Adiposopathy: Causality and illustrative anatomic, pathophysiologic, and clinical manifestations. [14••, 41••]

Causes of adiposopathy
 • Positive caloric balance
 • Sedentary lifestyle
 • Genetic predisposition
 • Environmental causes (e.g. certain medications, viral infections, pathologic gut microbiota signaling)
Anatomic manifestations of adiposopathy
 • Adipocyte hypertrophy
 • Increased visceral, pericardial, perivascular, and other periorgan adiposity
 • Growth of adipose tissue beyond its vascular supply with ischemia, cellular death, apoptosis, and inflammation
 • Increased number of adipose tissue immune cells
 • “Ectopic fat deposition” in other body organs (liver, muscle, pericardial fat, perivascular fat, and possibly pancreas)
Pathophysiological manifestations of adiposopathy
 • Impaired adipogenesis
 • Pathological adipocyte organelle dysfunction (e.g. “stress” to adipocyte endoplasmic reticulum, mitochondria)
 • Increased circulating free fatty acids (lipotoxicity)
 • Pathogenic adipose tissue endocrine responses (e.g., increased leptin, increased tumor necrosis factor-alpha, decreased adiponectin, and increased mineralocorticoids)
 • Pathogenic adipose tissue immune responses (e.g., increased proinflammatory responses through increased tumor necrosis factor-alpha and decreased anti-inflammatory responses through decreased adiponectin)
 • Pathogenic interactions or pathogenic cross talk with other body organs (e.g., liver, muscle, central nervous system, and vasculature.)
Clinical manifestations of adiposopathy
 • High glucose blood levels (prediabetes, type 2 diabetes mellitus)
 • Insulin resistance
 • High blood pressure
 • Adiposopathic dyslipidemia
 ○ Increased triglyceride, triglyceride rich lipoprotein, and lipoprotein remnant levels
 ○ Decreased high density lipoprotein cholesterol levels
 ○ Increased atherogenic particle number (i.e. increased apolipoprotein B)

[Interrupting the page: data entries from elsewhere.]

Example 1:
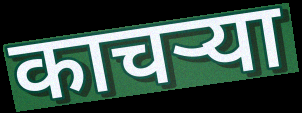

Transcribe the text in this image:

काचऱ्या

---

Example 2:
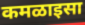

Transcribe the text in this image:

कमळाइसा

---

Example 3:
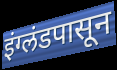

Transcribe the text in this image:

इंग्लंडपासून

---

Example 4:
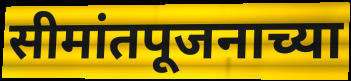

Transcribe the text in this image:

सीमांतपूजनाच्या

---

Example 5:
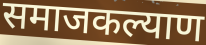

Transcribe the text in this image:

समाजकल्याणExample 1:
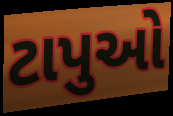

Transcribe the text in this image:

ટાપુઓ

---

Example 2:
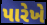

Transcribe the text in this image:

પારેખે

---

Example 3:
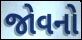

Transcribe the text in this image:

જોવનો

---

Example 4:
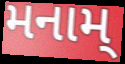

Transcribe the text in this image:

મનામ્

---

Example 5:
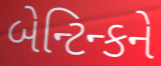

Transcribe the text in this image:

બેન્ટિન્કને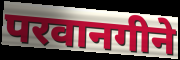
परवानगीनेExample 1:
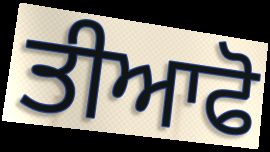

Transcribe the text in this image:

ਤੀਆਫੋ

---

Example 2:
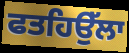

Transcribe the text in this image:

ਫਤਹਿਉੱਲਾ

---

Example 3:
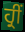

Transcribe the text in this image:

ਹ੍ਰੀਂ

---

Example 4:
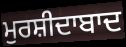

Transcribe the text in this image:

ਮੁਰਸ਼ੀਦਾਬਾਦ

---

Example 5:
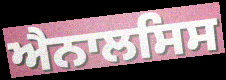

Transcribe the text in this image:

ਐਨਾਲਸਿਸ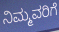
ನಿಮ್ಮವರಿಗೆ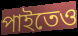
পাইতেও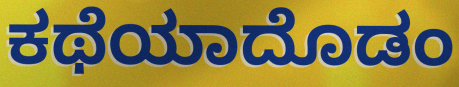
ಕಥೆಯಾದೊಡಂ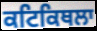
ਕਟਿਕਿਥਲਾ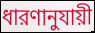
ধারণানুযায়ী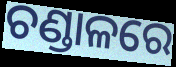
ଚଣ୍ଡାଳରେ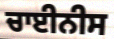
ਚਾਈਨੀਸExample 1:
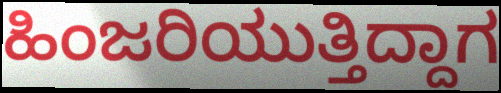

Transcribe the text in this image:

ಹಿಂಜರಿಯುತ್ತಿದ್ದಾಗ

 ○ Increased small dense low density lipoprotein particles
 • Metabolic syndrome
 • Atherosclerosis
 • Fatty liver
 • Hypoandrogenemia in men
 • Hyperandrogenemia in women
 • Polycystic ovarian syndrome, menstrual disorders, and infertility
 • Hyperuricemia
 • Cholelithiasis
 • Glomerulopathy
 • Prothrombotic state
 • Cancer
 • Other inflammatory diseases (e.g. worsening depression, asthma, osteoarthritis)
Illustrative causes of metabolic diseases not due to adiposopathy
 • Type 2 diabetes mellitus may be due to hemochromatosis, chronic pancreatitis, hypercortisolism, excessive growth hormone, genetic syndromes of insulin resistance, and decreased pancreatic function (genetic syndromes, surgical excision, etc.).

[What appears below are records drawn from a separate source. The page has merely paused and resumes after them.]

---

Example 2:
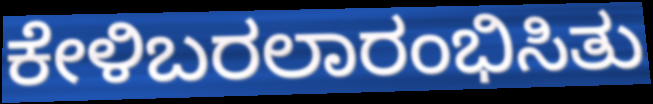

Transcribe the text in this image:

ಕೇಳಿಬರಲಾರಂಭಿಸಿತು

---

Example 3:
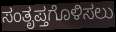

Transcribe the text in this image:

ಸಂತೃಪ್ತಗೊಳಿಸಲು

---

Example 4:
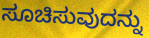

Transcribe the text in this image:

ಸೂಚಿಸುವುದನ್ನು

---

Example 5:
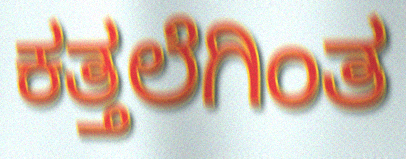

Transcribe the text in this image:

ಕತ್ತಲೆಗಿಂತ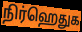
நிர்ஹெதுகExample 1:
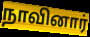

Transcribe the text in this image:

நாவினார்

 • High blood pressure may be due to pheochromocytoma, primary hyperaldosteronism, hypercortisolism, hyperthyroidism, renal artery stenosis, various kidney diseases, and familial or genetic syndromes.
 • Dyslipidemia may be due to untreated hypothyroidism, poorly controlled diabetes mellitus, certain types of liver or kidney diseases, and genetic dyslipidemias.